▶ OBJECTIVE
Rewrite the records below, swapping "caveats" for "disclaimers" everywhere it appears and leaving everything else unchanged.

Records from a data source:
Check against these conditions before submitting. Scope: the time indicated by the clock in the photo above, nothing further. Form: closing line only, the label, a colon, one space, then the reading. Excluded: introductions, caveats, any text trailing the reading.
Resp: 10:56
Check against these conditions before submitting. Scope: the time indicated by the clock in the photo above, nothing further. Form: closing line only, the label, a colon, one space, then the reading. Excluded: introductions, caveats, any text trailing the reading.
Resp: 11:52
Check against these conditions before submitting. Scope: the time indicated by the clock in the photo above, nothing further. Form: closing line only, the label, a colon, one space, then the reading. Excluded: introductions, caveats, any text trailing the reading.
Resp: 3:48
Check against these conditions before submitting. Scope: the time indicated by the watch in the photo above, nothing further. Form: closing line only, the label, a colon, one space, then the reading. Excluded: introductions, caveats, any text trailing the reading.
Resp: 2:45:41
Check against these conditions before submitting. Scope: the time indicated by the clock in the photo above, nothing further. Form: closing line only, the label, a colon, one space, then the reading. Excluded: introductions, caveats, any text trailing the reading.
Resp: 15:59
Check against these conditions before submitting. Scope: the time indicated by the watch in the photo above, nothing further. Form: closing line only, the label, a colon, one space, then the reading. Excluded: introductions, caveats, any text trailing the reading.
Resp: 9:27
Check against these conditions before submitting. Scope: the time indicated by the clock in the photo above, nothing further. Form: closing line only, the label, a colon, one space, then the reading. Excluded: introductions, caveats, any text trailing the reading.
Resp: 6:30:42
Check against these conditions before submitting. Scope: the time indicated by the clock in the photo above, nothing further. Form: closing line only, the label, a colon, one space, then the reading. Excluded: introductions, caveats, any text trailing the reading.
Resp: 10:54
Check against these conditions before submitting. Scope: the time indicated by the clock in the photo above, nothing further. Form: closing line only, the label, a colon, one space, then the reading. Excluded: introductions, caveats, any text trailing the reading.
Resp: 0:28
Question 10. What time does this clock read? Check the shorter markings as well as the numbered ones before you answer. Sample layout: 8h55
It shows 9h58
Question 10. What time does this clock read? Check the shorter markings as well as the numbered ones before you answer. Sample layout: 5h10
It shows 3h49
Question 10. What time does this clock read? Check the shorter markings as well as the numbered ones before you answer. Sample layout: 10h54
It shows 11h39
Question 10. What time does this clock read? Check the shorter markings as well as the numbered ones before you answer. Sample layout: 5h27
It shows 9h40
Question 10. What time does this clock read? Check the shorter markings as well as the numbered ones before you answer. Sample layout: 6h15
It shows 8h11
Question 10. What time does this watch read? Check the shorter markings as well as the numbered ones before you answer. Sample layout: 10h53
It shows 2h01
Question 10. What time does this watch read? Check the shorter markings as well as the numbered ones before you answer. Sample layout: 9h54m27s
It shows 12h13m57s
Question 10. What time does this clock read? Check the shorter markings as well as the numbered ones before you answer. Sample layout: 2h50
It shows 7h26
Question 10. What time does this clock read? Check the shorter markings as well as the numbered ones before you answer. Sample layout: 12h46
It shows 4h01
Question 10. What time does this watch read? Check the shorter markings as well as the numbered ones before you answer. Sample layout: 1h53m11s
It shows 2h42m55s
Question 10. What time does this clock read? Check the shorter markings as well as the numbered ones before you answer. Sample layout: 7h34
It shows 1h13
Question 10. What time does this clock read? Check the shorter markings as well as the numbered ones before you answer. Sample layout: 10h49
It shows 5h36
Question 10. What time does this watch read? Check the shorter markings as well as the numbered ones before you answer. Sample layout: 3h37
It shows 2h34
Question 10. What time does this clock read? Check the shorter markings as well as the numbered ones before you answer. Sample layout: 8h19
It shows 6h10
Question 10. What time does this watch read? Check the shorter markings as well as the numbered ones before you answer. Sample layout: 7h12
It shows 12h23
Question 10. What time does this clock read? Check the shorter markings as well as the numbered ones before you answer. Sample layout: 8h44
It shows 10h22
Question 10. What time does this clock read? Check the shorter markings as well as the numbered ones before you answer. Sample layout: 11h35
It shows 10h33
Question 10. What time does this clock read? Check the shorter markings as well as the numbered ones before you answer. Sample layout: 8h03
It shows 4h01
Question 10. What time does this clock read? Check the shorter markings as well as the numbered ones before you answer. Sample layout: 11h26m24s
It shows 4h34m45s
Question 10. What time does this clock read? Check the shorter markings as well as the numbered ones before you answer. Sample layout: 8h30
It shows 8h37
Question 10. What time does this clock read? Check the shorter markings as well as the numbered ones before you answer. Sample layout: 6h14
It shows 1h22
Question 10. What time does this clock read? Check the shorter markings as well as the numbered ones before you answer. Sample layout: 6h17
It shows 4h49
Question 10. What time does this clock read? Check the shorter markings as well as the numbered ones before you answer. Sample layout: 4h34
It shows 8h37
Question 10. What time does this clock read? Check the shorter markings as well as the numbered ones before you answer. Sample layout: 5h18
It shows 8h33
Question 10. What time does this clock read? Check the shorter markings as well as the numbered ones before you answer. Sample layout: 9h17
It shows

▶ EXERCISE OUTPUT
Check against these conditions before submitting. Scope: the time indicated by the clock in the photo above, nothing further. Form: closing line only, the label, a colon, one space, then the reading. Excluded: introductions, disclaimers, any text trailing the reading.
Resp: 10:56
Check against these conditions before submitting. Scope: the time indicated by the clock in the photo above, nothing further. Form: closing line only, the label, a colon, one space, then the reading. Excluded: introductions, disclaimers, any text trailing the reading.
Resp: 11:52
Check against these conditions before submitting. Scope: the time indicated by the clock in the photo above, nothing further. Form: closing line only, the label, a colon, one space, then the reading. Excluded: introductions, disclaimers, any text trailing the reading.
Resp: 3:48
Check against these conditions before submitting. Scope: the time indicated by the watch in the photo above, nothing further. Form: closing line only, the label, a colon, one space, then the reading. Excluded: introductions, disclaimers, any text trailing the reading.
Resp: 2:45:41
Check against these conditions before submitting. Scope: the time indicated by the clock in the photo above, nothing further. Form: closing line only, the label, a colon, one space, then the reading. Excluded: introductions, disclaimers, any text trailing the reading.
Resp: 15:59
Check against these conditions before submitting. Scope: the time indicated by the watch in the photo above, nothing further. Form: closing line only, the label, a colon, one space, then the reading. Excluded: introductions, disclaimers, any text trailing the reading.
Resp: 9:27
Check against these conditions before submitting. Scope: the time indicated by the clock in the photo above, nothing further. Form: closing line only, the label, a colon, one space, then the reading. Excluded: introductions, disclaimers, any text trailing the reading.
Resp: 6:30:42
Check against these conditions before submitting. Scope: the time indicated by the clock in the photo above, nothing further. Form: closing line only, the label, a colon, one space, then the reading. Excluded: introductions, disclaimers, any text trailing the reading.
Resp: 10:54
Check against these conditions before submitting. Scope: the time indicated by the clock in the photo above, nothing further. Form: closing line only, the label, a colon, one space, then the reading. Excluded: introductions, disclaimers, any text trailing the reading.
Resp: 0:28
Question 10. What time does this clock read? Check the shorter markings as well as the numbered ones before you answer. Sample layout: 8h55
It shows 9h58
Question 10. What time does this clock read? Check the shorter markings as well as the numbered ones before you answer. Sample layout: 5h10
It shows 3h49
Question 10. What time does this clock read? Check the shorter markings as well as the numbered ones before you answer. Sample layout: 10h54
It shows 11h39
Question 10. What time does this clock read? Check the shorter markings as well as the numbered ones before you answer. Sample layout: 5h27
It shows 9h40
Question 10. What time does this clock read? Check the shorter markings as well as the numbered ones before you answer. Sample layout: 6h15
It shows 8h11
Question 10. What time does this watch read? Check the shorter markings as well as the numbered ones before you answer. Sample layout: 10h53
It shows 2h01
Question 10. What time does this watch read? Check the shorter markings as well as the numbered ones before you answer. Sample layout: 9h54m27s
It shows 12h13m57s
Question 10. What time does this clock read? Check the shorter markings as well as the numbered ones before you answer. Sample layout: 2h50
It shows 7h26
Question 10. What time does this clock read? Check the shorter markings as well as the numbered ones before you answer. Sample layout: 12h46
It shows 4h01
Question 10. What time does this watch read? Check the shorter markings as well as the numbered ones before you answer. Sample layout: 1h53m11s
It shows 2h42m55s
Question 10. What time does this clock read? Check the shorter markings as well as the numbered ones before you answer. Sample layout: 7h34
It shows 1h13
Question 10. What time does this clock read? Check the shorter markings as well as the numbered ones before you answer. Sample layout: 10h49
It shows 5h36
Question 10. What time does this watch read? Check the shorter markings as well as the numbered ones before you answer. Sample layout: 3h37
It shows 2h34
Question 10. What time does this clock read? Check the shorter markings as well as the numbered ones before you answer. Sample layout: 8h19
It shows 6h10
Question 10. What time does this watch read? Check the shorter markings as well as the numbered ones before you answer. Sample layout: 7h12
It shows 12h23
Question 10. What time does this clock read? Check the shorter markings as well as the numbered ones before you answer. Sample layout: 8h44
It shows 10h22
Question 10. What time does this clock read? Check the shorter markings as well as the numbered ones before you answer. Sample layout: 11h35
It shows 10h33
Question 10. What time does this clock read? Check the shorter markings as well as the numbered ones before you answer. Sample layout: 8h03
It shows 4h01
Question 10. What time does this clock read? Check the shorter markings as well as the numbered ones before you answer. Sample layout: 11h26m24s
It shows 4h34m45s
Question 10. What time does this clock read? Check the shorter markings as well as the numbered ones before you answer. Sample layout: 8h30
It shows 8h37
Question 10. What time does this clock read? Check the shorter markings as well as the numbered ones before you answer. Sample layout: 6h14
It shows 1h22
Question 10. What time does this clock read? Check the shorter markings as well as the numbered ones before you answer. Sample layout: 6h17
It shows 4h49
Question 10. What time does this clock read? Check the shorter markings as well as the numbered ones before you answer. Sample layout: 4h34
It shows 8h37
Question 10. What time does this clock read? Check the shorter markings as well as the numbered ones before you answer. Sample layout: 5h18
It shows 8h33
Question 10. What time does this clock read? Check the shorter markings as well as the numbered ones before you answer. Sample layout: 9h17
It shows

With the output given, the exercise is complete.